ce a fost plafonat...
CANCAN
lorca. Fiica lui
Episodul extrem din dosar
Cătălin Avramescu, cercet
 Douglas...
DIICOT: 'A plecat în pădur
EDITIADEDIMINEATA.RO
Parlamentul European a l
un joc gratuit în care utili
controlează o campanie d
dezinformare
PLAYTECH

_ _ _ _ _ _ _

Rewrite the listing, replacing "dezinformare" with "propagandă" and leaving everything else the same.

ce a fost plafonat...
CANCAN
lorca. Fiica lui
Episodul extrem din dosar
Cătălin Avramescu, cercet
 Douglas...
DIICOT: 'A plecat în pădur
EDITIADEDIMINEATA.RO
Parlamentul European a l
un joc gratuit în care utili
controlează o campanie d
propagandă
PLAYTECH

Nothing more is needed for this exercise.